YAFEM’E YENİ VE AKILLI BİNA
Eski binanın 1999 depremi sonrası organize edildiğini ancak artık ihtiyaçlara cevap vermediğini anlatan Uzun, yeni bina projesinin detaylarını paylaştı: “Yeni bina çok amaçlı olacak. Konaklama yerleri, kostüm atölyesi, kütüphane ve müze bölümleri olacak. Türkiye’de böyle kapsamlı bir kültür merkezi yok. Kumaş çeşitlerinden, eski Türk oyunlarına, bilimsel çalışmalara kadar birçok alanda hizmet verecek.” Projenin teknik çalışmalarının sürdüğünü, 2025 Ekim-Kasım’da başlayıp 2026 yılında tamamlanmasının hedeflendiğini ifade etti.
‘YALOVA HALKININ HALK OYUNLARINA İLGİSİ OLDUKÇA İYİ’
Türkiye geneliyle kıyaslandığında Yalova’da halk oyunlarına ilgisinin çok iyi olduğunu söyleyen Uzun, “Bence nüfusa oranla en iyi bölgelerden biriyiz. Diğer bölgelerde ilgi azaldı ama Yalova halk oyunlarına sahip çıkmaya devam ediyor. Halk oyunlarının en az bugünkü kapasitesinin 10 katı, 15 katına çıkması gerektiğini düşünüyorum. Çünkü kültürde otantizmi kaybederseniz modernizmi yakalayamazsınız. Halk oyunları, halk müziği, roman, hikaye, şiir otantik kültürümüzün dinamikleridir. Bunun devam etmesi lazım” dedi.
‘HALK OYUNLARININ KÜLTÜREL VE TOPLUMSAL ÖNEMİ’
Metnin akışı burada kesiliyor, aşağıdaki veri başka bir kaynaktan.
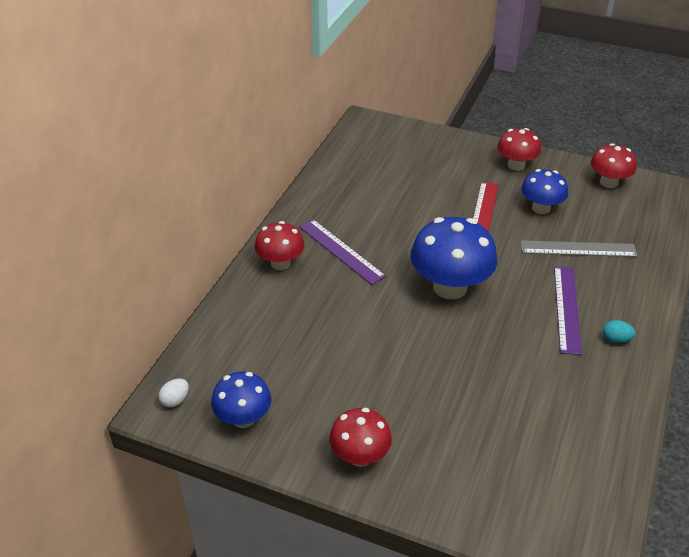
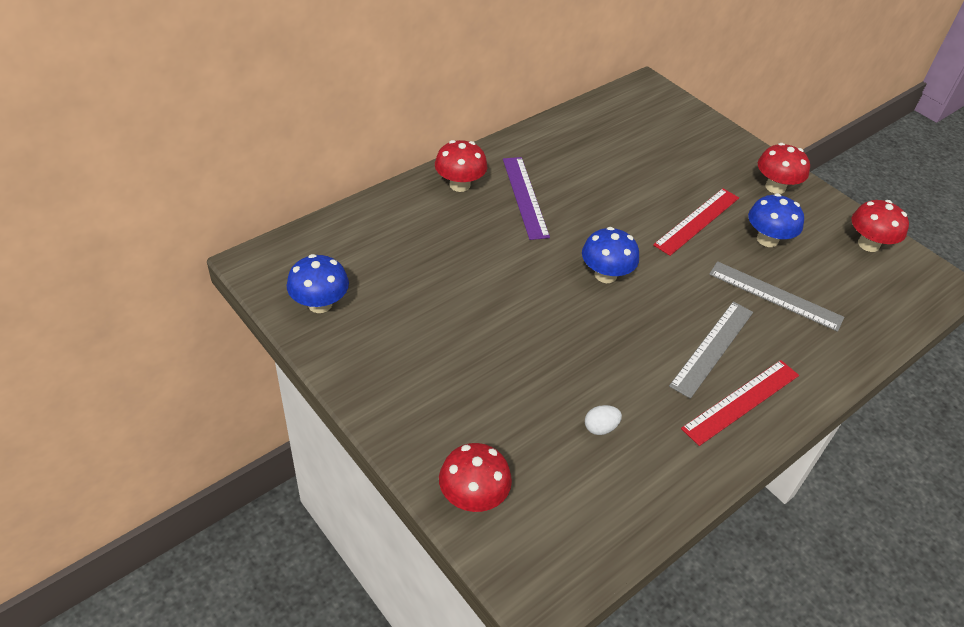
camera: 25 degrees right, 5 degrees up
white egg [159,379,189,408] -> white egg moved to [585,405,622,435]
red mushroom [329,408,392,467] -> red mushroom moved to [439,443,512,512]
blue mushroom [410,217,497,299] -> blue mushroom [582,227,639,283], size x0.60
purple ruler [554,267,582,355] -> grey ruler [669,302,753,399]
turquoise egg [603,320,635,344] -> red ruler [681,360,799,446]

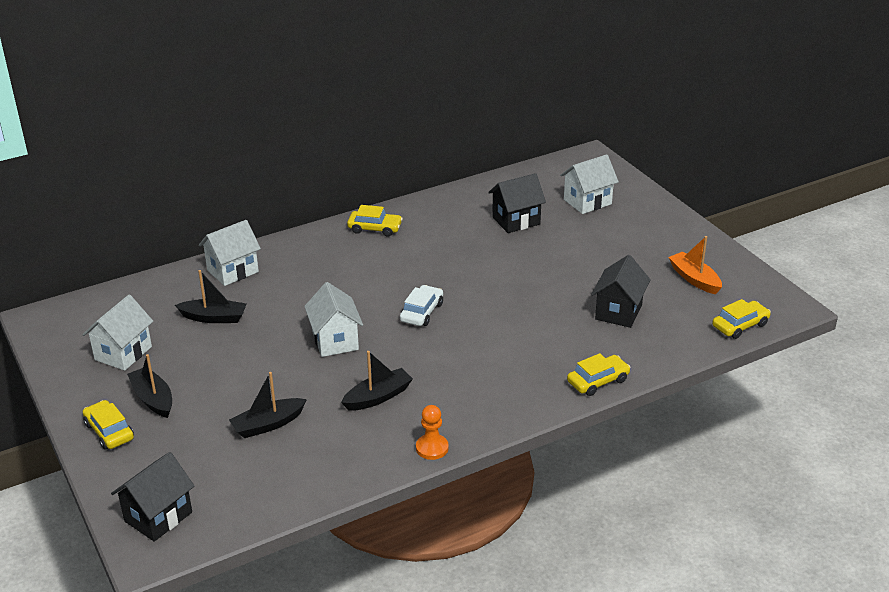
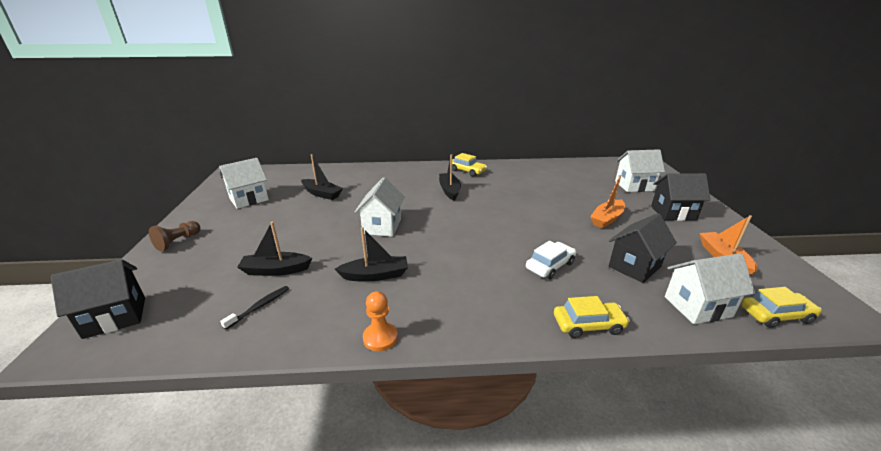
camera: 25 degrees right, 5 degrees down
yellow car [83,400,134,450] -> brown pawn [149,221,200,251]
black boat [127,354,172,418] -> black boat moved to [439,154,461,201]
white house [199,220,261,286] -> white house moved to [665,253,755,324]
white car [400,285,443,326] -> white car moved to [526,241,576,279]
black house [488,173,546,233] -> black house moved to [651,173,711,221]
none -> black toothbrush [220,286,289,330]
none -> orange boat [590,175,625,228]

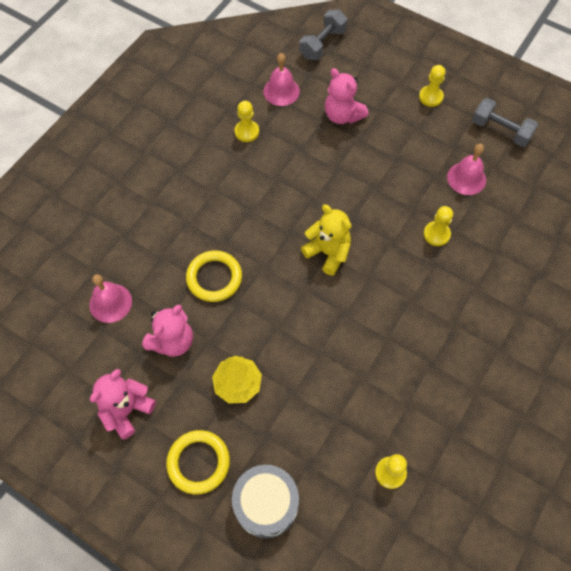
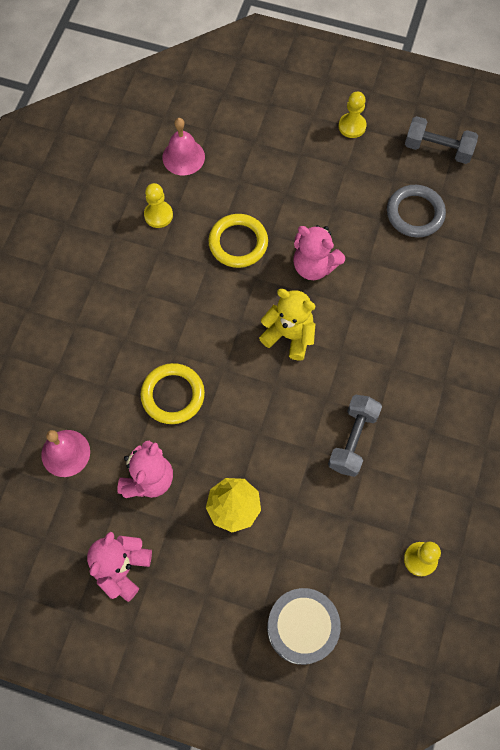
camera: 15 degrees left, 5 degrees up
yellow ring [166,430,230,494] -> yellow ring moved to [208,214,268,268]
grey dumbbell [299,10,347,60] -> grey dumbbell moved to [328,395,382,477]
pink teddy bear [325,68,369,124] -> pink teddy bear moved to [293,225,345,280]
yellow pawn [424,206,453,246] -> none
pink bell [447,144,486,195] -> grey ring [387,185,446,237]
Halk oyunlarının sadece eğlence olmadığını, tarih ve kültürün aktarıldığı bir iletişim dili olduğunu söyleyen Uzun, şu önemli vurguları yaptı: “Halk oyunları ile hem vücut sağlığımız olur hem de kültürel hafızamız canlı kalır. Kafkas oyunlarında 400 yıl süren direnişi, Karadeniz oyunlarında coğrafyanın zorluklarını öğrenirsiniz. Destanlar, türküler, hikâyeler halk oyunlarında canlanır. Bunlar yaşadığımız medeniyetin taşıyıcılarıdır.” Uzun ayrıca halk oyunlarının, gençleri kötü alışkanlıklardan uzak tutan en güzel sosyal faaliyetlerden biri olduğuna dikkat çekti.
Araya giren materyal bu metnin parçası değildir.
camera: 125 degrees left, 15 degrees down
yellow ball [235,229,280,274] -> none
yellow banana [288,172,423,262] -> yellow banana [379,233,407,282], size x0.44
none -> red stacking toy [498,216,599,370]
‘YAFEM’İN KÜLTÜREL BAŞARISI SADECE YARIŞMA DERECELERİYLE ÖLÇÜLMEZ’
Uzun, YAFEM’in yarışmacı bir dernek olmadığını ancak Türk kültürünün tanıtımı ve bilinirliğinde büyük başarılara imza attığını belirtti. Uzun, “Türkiye’de Kızılderililerin bile YAFEM festivalinde Türk kökenlerini fark ettiğini biliyoruz. Altay, Başkurt, Çuvaş gibi birçok Türk topluluğu Türkiye’de ilk defa bizim organizasyonlarımız sayesinde tanındı. YAFEM’in ön büyük başarısı budur” dedi.
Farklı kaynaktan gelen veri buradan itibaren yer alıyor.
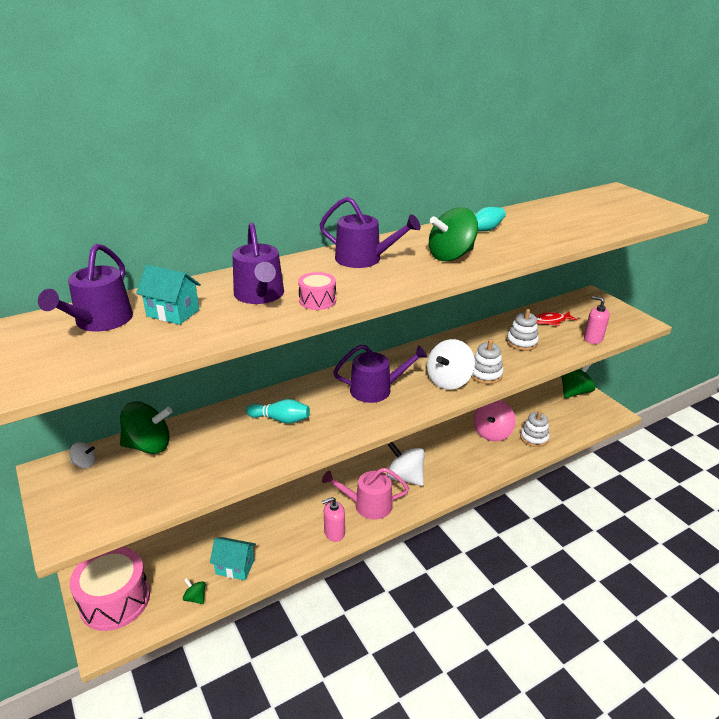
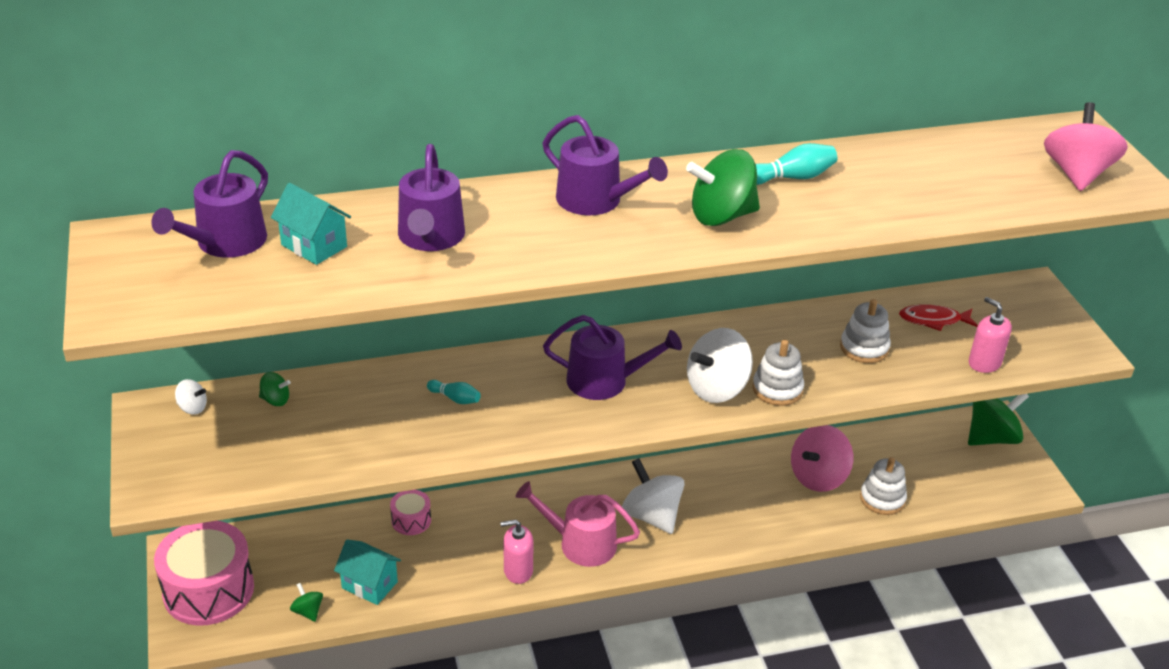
camera: 15 degrees right, 5 degrees up
green spinning top [120,402,172,454] -> green spinning top [259,372,291,406], size x0.47
turquoise bowling pin [246,399,310,424] -> turquoise bowling pin [427,380,481,404], size x0.65
pink drum [298,272,336,310] -> pink drum moved to [390,490,431,535]
none -> pink spinning top [1044,102,1128,191]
‘TÜRK KÜLTÜRÜ EVRENSEL BİR HAZİNEDİR’
Asri Karaaslan Uzun, halk oyunlarının ve türkülerimizin tarihsel, kültürel derinliğine değinerek, Yunus Emre, Aşık Veysel gibi büyük şahsiyetlerin günümüze kadar yaşayan sesler olduğunu belirtti: “Bugün 500 yıllık türkülerimiz hala yaşarken, modern popüler kültürün hızlı tüketimi bizi kültürel olarak zayıflatır. Halk oyunları, türküler, destanlar kültürümüzün devamı için yaşatılmalı.”
‘YAFEM, TÜM MAZLUM VE AKRABA TOPLULUKLARI KUCAKLAR’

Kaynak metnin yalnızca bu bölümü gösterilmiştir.